SOC estimation error under different σ values

Conclusion

According to the characteristics of lithium battery, an equivalent battery circuit is adopted and further a nonlinear state space equation is constructed. Through the linearization of the nonlinear battery equation, the EKF technique and the MI-EKF technique are carried out and are compared with the AH method. The experiment results prove that the MI-EKF algorithm can compute the SOC of the lithium battery more accurate and effective than that of the EKF algorithm, and as the innovation length increasing, the errors of the estimated SOC get smaller and smaller. Adding an uncorrelated white noise can slightly influence the SOC estimation error which will be small under small noise.

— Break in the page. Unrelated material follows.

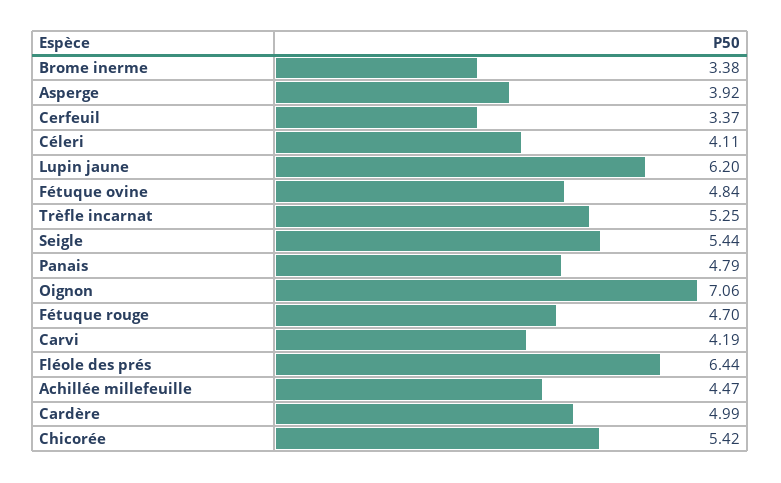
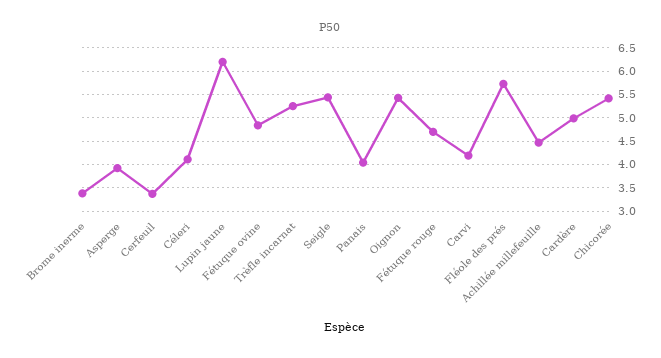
Panais: 4.79 -> 4
Oignon: 7.06 -> 5.5
Fléole des prés: 6.44 -> 5.75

Due to the increase of the matrix dimension, the computation load of the MI-EKF algorithm is larger compared with that of the standard EKF algorithm, but the calculation precision of the MI-EKF algorithm is much improved compared with that of the EKF algorithm. The proposed method can be extended to study remaining useful life prediction for supercapacitors in Refs. [69, 70], and can apply to model block-oriented dynamic systems in Refs. [71,72,73].